WRITTEN TASK – Pick out the lines in the listing below that contain the word "such" and copy them.

TASK INPUT –
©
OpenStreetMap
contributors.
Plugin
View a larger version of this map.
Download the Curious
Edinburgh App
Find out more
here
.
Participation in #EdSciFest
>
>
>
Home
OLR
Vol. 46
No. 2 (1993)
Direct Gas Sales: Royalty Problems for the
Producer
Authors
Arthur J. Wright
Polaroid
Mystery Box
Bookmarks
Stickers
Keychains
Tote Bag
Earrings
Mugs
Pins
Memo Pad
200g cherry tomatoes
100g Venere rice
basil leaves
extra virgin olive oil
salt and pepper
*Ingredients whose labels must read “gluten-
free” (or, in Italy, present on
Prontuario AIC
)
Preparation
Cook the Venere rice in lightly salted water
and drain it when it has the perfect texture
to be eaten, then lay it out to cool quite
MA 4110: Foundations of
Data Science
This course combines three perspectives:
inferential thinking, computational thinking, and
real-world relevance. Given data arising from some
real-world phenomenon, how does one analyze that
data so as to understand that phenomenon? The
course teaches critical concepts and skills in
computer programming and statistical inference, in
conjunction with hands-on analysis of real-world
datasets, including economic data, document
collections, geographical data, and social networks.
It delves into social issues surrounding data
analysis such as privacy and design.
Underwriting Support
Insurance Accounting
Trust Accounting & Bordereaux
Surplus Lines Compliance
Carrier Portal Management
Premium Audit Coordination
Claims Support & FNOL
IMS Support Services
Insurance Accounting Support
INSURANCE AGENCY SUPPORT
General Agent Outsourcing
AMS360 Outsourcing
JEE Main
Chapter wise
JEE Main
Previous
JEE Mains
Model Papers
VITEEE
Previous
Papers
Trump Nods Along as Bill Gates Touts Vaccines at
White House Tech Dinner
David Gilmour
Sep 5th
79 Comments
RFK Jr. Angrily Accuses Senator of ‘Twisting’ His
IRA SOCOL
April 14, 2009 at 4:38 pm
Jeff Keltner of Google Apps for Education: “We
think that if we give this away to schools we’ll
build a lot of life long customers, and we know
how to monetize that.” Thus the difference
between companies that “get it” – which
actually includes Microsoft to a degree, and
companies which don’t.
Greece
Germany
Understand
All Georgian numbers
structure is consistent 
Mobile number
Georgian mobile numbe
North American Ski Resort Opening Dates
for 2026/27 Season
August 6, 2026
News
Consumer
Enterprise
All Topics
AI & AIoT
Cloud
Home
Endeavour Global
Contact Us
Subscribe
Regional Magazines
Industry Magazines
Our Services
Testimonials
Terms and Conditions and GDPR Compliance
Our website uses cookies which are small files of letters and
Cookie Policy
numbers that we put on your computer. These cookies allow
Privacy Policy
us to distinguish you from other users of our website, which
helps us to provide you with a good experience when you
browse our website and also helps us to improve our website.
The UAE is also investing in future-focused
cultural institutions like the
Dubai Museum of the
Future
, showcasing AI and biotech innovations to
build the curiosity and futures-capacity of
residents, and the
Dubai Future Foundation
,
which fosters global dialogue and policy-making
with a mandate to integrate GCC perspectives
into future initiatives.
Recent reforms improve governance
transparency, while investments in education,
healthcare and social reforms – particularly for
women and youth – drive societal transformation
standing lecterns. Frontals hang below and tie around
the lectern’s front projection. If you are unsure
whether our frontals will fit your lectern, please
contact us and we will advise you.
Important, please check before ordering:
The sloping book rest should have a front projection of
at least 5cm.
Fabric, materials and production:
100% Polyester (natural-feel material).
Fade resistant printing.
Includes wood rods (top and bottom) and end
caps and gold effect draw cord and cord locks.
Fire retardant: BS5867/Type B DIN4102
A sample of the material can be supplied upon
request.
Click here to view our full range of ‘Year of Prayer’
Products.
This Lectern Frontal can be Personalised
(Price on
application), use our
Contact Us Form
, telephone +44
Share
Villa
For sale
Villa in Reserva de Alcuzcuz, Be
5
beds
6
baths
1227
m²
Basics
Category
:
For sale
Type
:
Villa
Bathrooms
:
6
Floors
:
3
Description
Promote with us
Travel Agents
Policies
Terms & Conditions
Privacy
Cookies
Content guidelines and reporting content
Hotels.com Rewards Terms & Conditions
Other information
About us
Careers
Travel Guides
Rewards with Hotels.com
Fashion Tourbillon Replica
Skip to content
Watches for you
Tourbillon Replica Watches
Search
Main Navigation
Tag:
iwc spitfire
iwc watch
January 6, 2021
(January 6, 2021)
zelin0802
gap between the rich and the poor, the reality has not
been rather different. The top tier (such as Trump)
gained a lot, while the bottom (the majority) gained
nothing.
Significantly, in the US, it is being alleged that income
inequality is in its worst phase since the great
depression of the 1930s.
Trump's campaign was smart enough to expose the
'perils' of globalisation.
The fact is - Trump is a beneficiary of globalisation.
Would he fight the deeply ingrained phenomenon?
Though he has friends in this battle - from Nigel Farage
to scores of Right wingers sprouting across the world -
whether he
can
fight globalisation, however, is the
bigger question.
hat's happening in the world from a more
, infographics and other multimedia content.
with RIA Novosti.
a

EXERCISE SOLUTION –
analysis such as privacy and design.
been rather different. The top tier (such as Trump)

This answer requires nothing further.